For the full story of the 1872 Nunney outbreak and how it led to Dr. Ballard’s groundbreaking discovery, please visit our article Typhoid in Nunney.
The dipping place today is a sad reflection of its historical significance to public health in Britain and the wider world. Largely obscured by a temporary toolshed for over a decade, the location is more commonly used as a parking spot.
Ownership of the land has been disputed for decades. Nunney Parish Council is keen to repair a drain pipe that runs under the dipping place, and would like to tidy up the area.
Around 25 years ago Nunney Parish Council put up a plaque at the dipping place, but it has long been lost.
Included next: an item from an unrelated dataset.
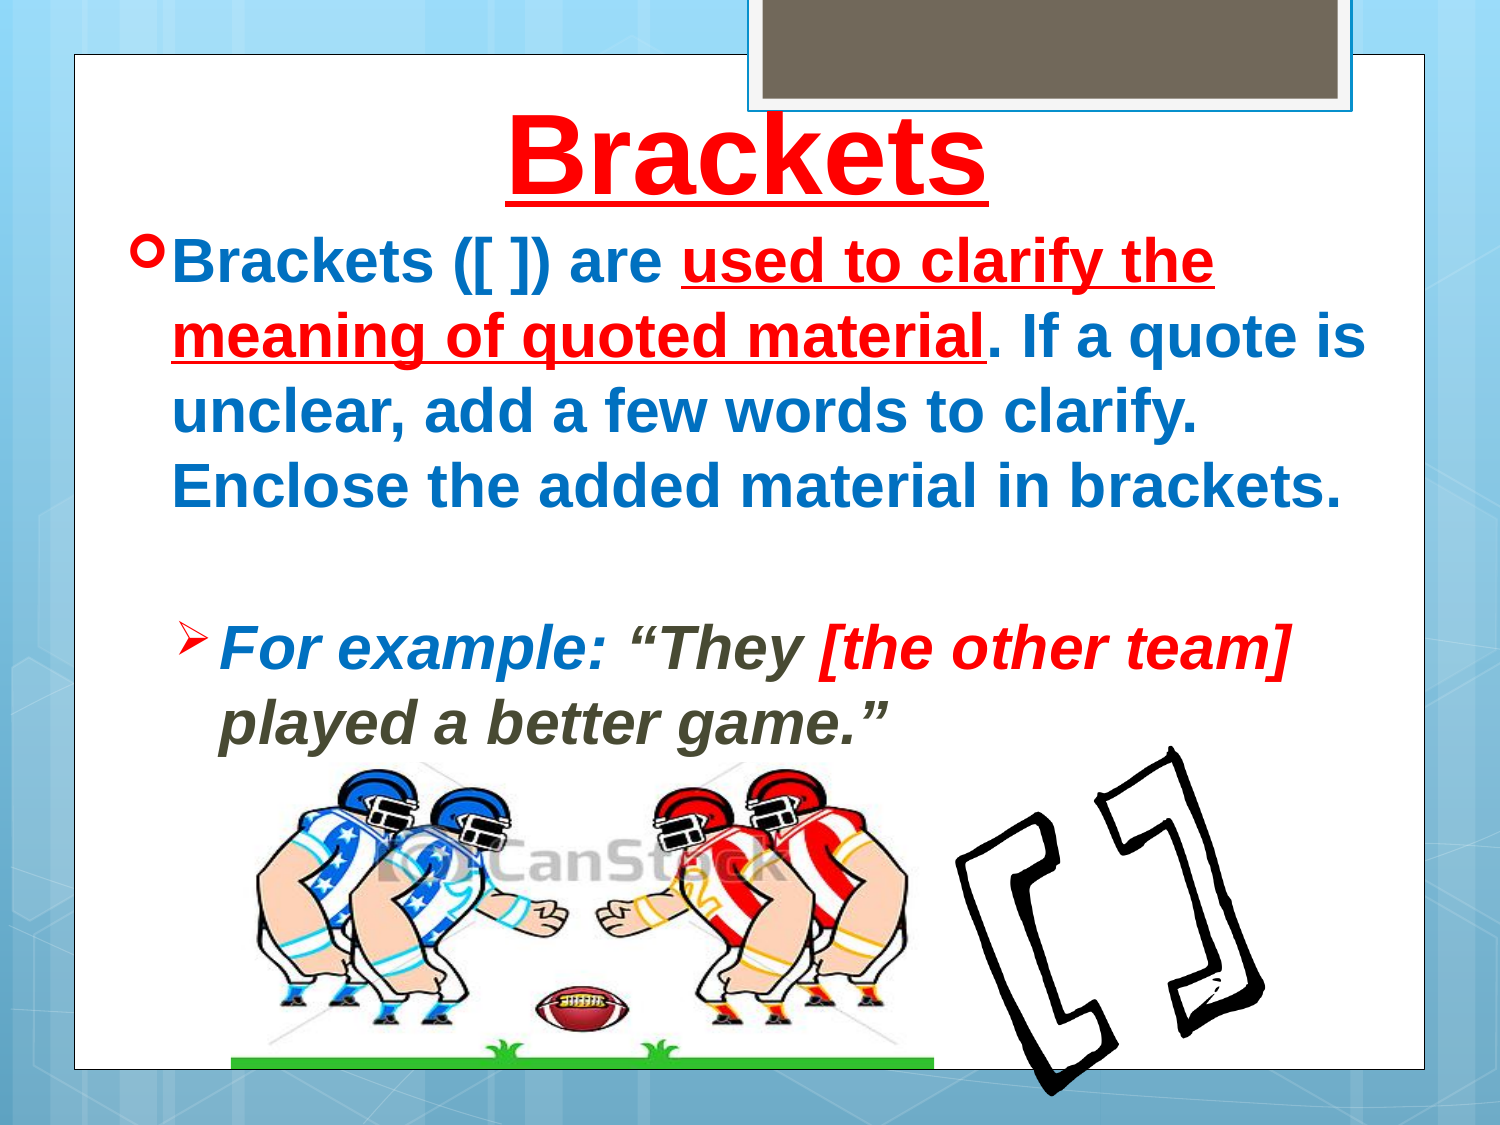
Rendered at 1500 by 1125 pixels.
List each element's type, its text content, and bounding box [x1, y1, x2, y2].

A new plaque would be a fitting way to highlight this important piece of Nunney’s heritage.
Historic England’s Irreplaceable: A History of England in 100 Places aims to create a list of the 100 buildings and places that tell England’s remarkable story – and its impact on the world.
There are 10 categories:
- Science & Discovery
- Travel & Tourism
- Homes & Gardens
- Music & Literature
- Loss & Destruction
- Faith & Belief
- Industry, Trade & Commerce
- Power, Protest & Progress
- Art, Architecture & Sculpture
Each category will focus on ten places that will be chosen from a long list of public nominations by expert judges. The panel of judges includes Mary Beard, George Clarke, Tristram Hunt, Professor Robert Winston, Bettany Hughes and Baroness Tanni Grey-Thompson.
The places that make the list will feature in a podcast series and a handbook, which will be produced as part of the campaign over the following year.
The nominated place must be locatable on a map and it should be a specific building, structure, archaeological site, battlefield, tree etc. It should not be a city, town, region, ocean etc.
The nominated place doesn’t have to be listed or well known but it should have had some impact on local, national or world history.
Science & Discovery is the first category to be announced. Nominations close on 7 July; the panel will announce its Top 10 in early September.
Other nominated places in the Science & Discovery category range from the physics laboratory at Manchester University, where the atom was first split, to the humble Jenner Hut in Gloucestershire, where Edward Jenner developed the first vaccine.
Lack of knowledge
A new YouGov poll has revealed a widespread lack of knowledge about where ground-breaking moments in England’s history happened.
From the laboratory where the atom was first split to the site where the technology in every skyscraper was first used, buildings and places across England have witnessed turning points that changed the country and the world.
But a new poll by Historic England, supported by Ecclesiastical, shows that a high percentage of people do not know where these moments happened, with many assuming they occurred in other countries.
The poll showed that 88% of people did not know where the atom was first split, with 32% thinking it happened in Geneva, Switzerland and only 12% correctly identifying Manchester as the place where Ernest Rutherford is widely acknowledged to have first split the atom.
Some 93% of people were unaware that Shrewsbury is home to the first building in the world with revolutionary iron framing technology, earning it the nickname the ‘Father of Skyscrapers’ (Shrewsbury Flaxmill Maltings).
Just under half of respondents (47%) thought this technology was first developed in Manhattan, New York.
The poll also revealed that 84% of Brits were not aware that trainers were first produced in Bolton (instead 42% chose Detroit, USA) and only 10% of people knew that the world’s first bungee jump happened in Bristol, off the Clifton Suspension Bridge. Nearly half of respondents (41%) thought it happened in Queenstown, New Zealand.
Raising awareness of the way regions across England have broken new ground and changed the world is vital to national and local self-esteem, and integral to England’s ability to keep experimenting, inventing and creating in the future.
Duncan Wilson, Chief Executive of Historic England, said: “By telling a history of England in 100 places, we want to help people understand the many spots, right across our country that have shaped the world, creating advances in science, the arts, trade and industry.”